Information shown:
- - - - -
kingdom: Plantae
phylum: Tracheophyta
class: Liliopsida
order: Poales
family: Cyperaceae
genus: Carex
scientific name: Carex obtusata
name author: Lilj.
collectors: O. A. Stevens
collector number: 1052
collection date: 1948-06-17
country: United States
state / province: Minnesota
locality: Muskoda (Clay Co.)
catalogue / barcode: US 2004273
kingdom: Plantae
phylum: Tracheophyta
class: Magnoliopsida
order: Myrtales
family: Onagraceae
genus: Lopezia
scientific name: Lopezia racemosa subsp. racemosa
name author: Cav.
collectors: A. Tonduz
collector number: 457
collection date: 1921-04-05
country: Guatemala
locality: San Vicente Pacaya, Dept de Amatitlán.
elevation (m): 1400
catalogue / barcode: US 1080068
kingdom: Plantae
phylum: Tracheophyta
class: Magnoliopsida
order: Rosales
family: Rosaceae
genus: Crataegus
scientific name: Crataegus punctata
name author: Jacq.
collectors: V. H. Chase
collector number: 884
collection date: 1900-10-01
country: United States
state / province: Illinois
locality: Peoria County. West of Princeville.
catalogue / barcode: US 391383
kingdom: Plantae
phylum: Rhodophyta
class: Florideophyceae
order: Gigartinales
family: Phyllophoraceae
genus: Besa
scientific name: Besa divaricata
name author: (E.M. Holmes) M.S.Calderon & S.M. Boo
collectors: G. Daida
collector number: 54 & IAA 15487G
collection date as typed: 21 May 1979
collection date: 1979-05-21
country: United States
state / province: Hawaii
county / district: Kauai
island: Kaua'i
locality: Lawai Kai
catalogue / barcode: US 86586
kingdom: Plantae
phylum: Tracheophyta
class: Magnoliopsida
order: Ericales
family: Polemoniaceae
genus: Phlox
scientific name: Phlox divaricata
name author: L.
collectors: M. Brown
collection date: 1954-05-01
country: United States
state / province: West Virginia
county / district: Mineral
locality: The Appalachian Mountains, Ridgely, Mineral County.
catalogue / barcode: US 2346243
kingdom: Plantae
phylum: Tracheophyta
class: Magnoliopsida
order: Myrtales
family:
- - - - -
Gather every line of the material that contains the string "scientific", treating uppercase and lowercase as different.

Answer to this exercise:
scientific name: Carex obtusata
scientific name: Lopezia racemosa subsp. racemosa
scientific name: Crataegus punctata
scientific name: Besa divaricata
scientific name: Phlox divaricata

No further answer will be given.